Kadang dia pengen ketawa dengan image mahasiswa adalah kaum terpelajar. Justru sebaliknya, yang dia lihat, mahasiswa itu hanya kaum tertekan dengan seabrek coretan tugas dari dosen. Padahal, materi dari dosen bisa kok dikutip dari buku, internet, dan banyak sumber.
Lagian, hidup tidak serepot teori. Banyak juga teori yang tidak terpakai di dunia nyata. Intinya, dia pengen jadi manusia seutuhnya yang tidak dimiliki oleh siapa pun, selain semesta.
Teman-temannya sering ngecengin, kalau manusia seperti dia, tidak akan pernah sukses. Gelandangan, preman, atau jadi seorang pelacur. Jual diri ke om-om yang berjas dan berdompet tebal.
Mery kadang tertawa. Menertawakan dirinya dan manusia lain. Pengen sekali nampol mulut orang yang suka nyinyir sama kehidupan orang lain. Ngurusin otak sendiri saja kadang nggak becus, eh, mereka sibuk ngulik kehidupan dia yang tidak pernah minta jatah beras ke mereka.
Itulah mengapa, gadis tomboy itu sering masa bodo, dengan kehidupan sosial di kampus.

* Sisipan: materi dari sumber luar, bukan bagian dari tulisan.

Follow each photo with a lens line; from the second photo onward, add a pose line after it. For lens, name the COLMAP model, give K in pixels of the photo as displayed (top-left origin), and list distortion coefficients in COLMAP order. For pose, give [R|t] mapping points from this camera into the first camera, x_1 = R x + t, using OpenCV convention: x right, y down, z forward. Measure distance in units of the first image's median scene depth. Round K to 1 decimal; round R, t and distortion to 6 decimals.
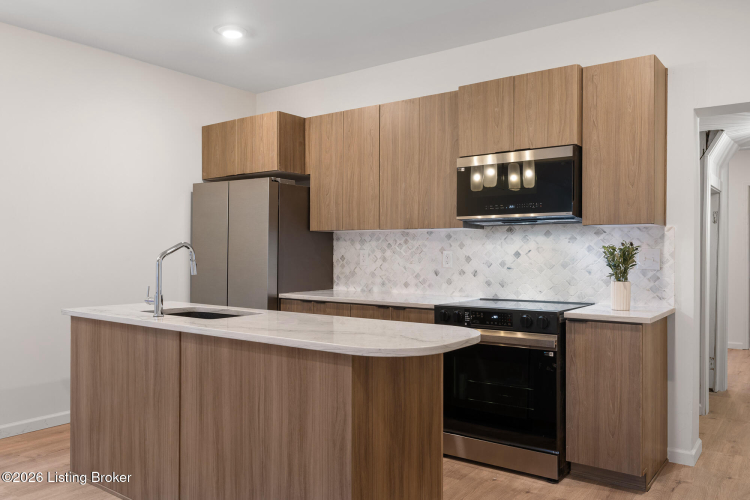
lens RADIAL K [[585.0, 0, 375.0], [0, 585.0, 250.0], [0, 0, 1]] dist [0.000098, 0.000123]
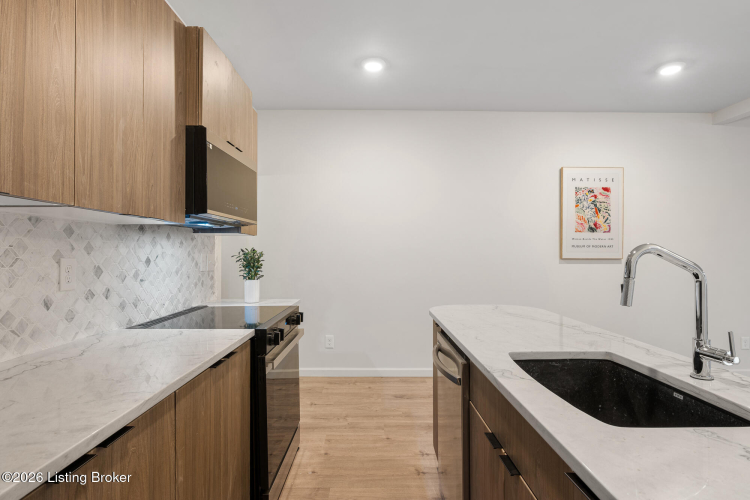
lens RADIAL K [[399.4, 0, 375.0], [0, 399.4, 250.0], [0, 0, 1]] dist [-0.000273, 0.000161]
pose [[-0.600318, 0.005294, 0.799744, -0.336228], [-0.002236, 0.999963, -0.008298, -0.003588], [-0.799759, -0.006770, -0.600284, 1.019129]]
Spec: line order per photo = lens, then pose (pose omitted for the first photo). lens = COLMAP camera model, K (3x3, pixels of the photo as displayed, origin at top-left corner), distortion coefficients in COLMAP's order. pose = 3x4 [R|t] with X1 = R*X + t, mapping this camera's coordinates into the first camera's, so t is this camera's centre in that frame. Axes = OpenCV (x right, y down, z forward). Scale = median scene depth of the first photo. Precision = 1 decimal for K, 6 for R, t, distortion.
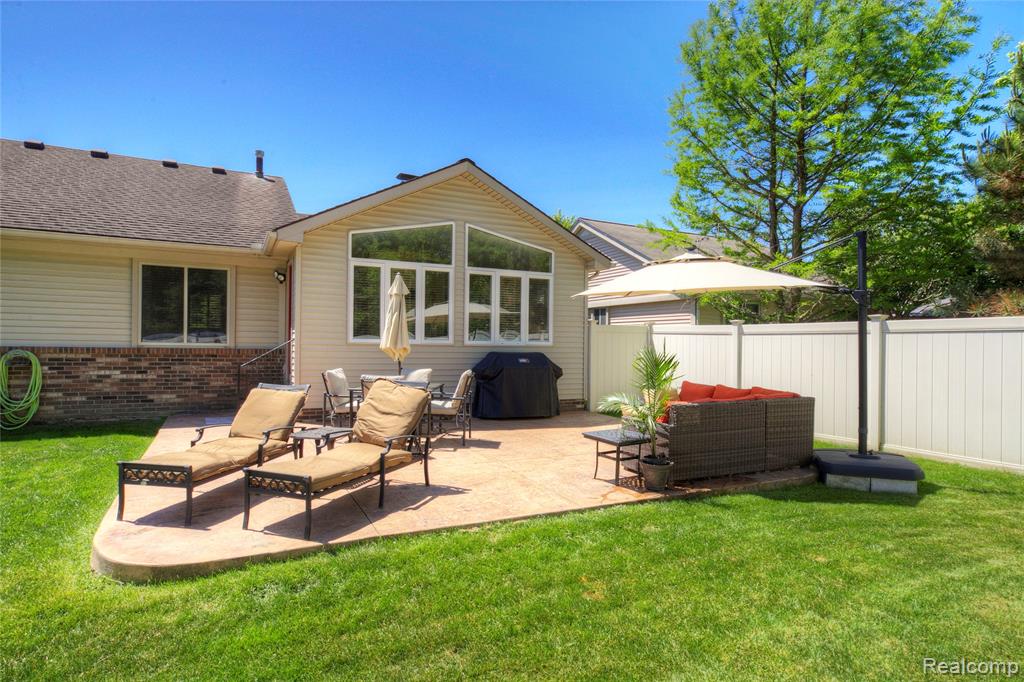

Menurutnya, rutinitas dan kehidupan di dunia pendidikan, nggak sesuci pemikiran orang di luar sana. Bahwa guru adalah maha benar, dosen dianggap mata pena masa depan bangsa. Semua khayalan belaka.
Mungkin saja dia lahir di keluarga yang salah. Keluarga yang selalu berpikir bahwa gelar adalah segalanya. Ijasah adalah kunci sukses. Sekolah adalah pintu dunia, dan ilmu katanya jendela menguasai dunia.
Nyatanya, dunia hanya bisa dikuasai oleh uang dan uang. Jabatan, pekerjaan, dan segala hiruk pikuk kenyataan yang ada, selalu berakhir di tangan beramplop dan koneksi.
Sejak saat itulah, dia tidak percaya yang namanya sukses. Mery lebih percaya dengan alam dan semesta, petualangan, tantangan, dan segala kengerian di dunia yang menarik untuk dikuliti sampai ke kulit dasar tanah yang dipijak.
Keputusannya pasti salah. Dianggap gila oleh orang-orang tedekatnya, terutama kedua orangtua. Jelaslah, mereka selalu berdebat memikirkan masa depan anak gadisnya itu. Padahal itu belum terjadi dan belum jelas ke depannya seperti apa. Tetapi, mereka sudah sibuk memikirkannya.
Orang rumah akan berdebat kencang, ketika membahas tentang kuliah Mery. Bukan hanya tentang kuliah saja yang menjadi topik mereka. Lain kali, sifat dan karakter tak lepas dari pengamatan orang se-rumah. Terutama Ibu. Orang yang paling kepo yang pernah dia kenal.
Sesekali kekhawatirannya tentang cinta itu pun ditanyakannya. Pernah ketika sarapan, Ibu sengaja membujuk Mery untuk bertemu dengan lelaki yang dipilihnya. Tentu saja, dia menolak.
Sekarang, bukan lagi jaman penjajahan. Negara sudah merdeka dari semua hal yang berbau pemaksaan. Termasuk hal cinta dan jodoh. Gadis bernama Mery Suharsono adalah penganut hak liberal. Di mana hak berada di atas tahta tertinggi dari sebuah kewajiban. Hak menetukan jalan hidup, itu melekat di diri manusia.
Ayah, lebih sedikit memahami meski yang Mery tahu, dia orang yang tidak pernah lupa memberi wejangan bahwa perempuan itu mewarisi sifat halus dan lemah lembut. Berbanding terbalik dengan sikap putrinya itu.
Bisa jadi, apa yang Tuhan takdirkan hanyalah kombinasi dari keinginan kedua orangtuanya.
Konon, Ayah berharap anak pertamanya adalah laki-laki. Ibu sudah jelas, berharap anak perempuan. Dan Tuhan itu memang menjawab setiap yang hamba-Nya minta.
Tidak mau mengecewakan salah satunya, Mery terlahir dengan dua sifat itu. Badannya sama dengan wanita lain, hanya saja sifat yang ada konon tak jauh berbeda dengan lelaki di luar sana yang nongkrong di terminal. Urakan dan susah diatur. Sejak kecil, dia enggan menyentuh rok dengan renda yang memenuhi bagian dada. Risih, geli, dan ribet.
Sejak kecil ibu selalu memancingku dengan mainan perempuan. Rumah-rumahan, boneka dan aneka lain yang sering dimainkan kebanyakan anak perempuan.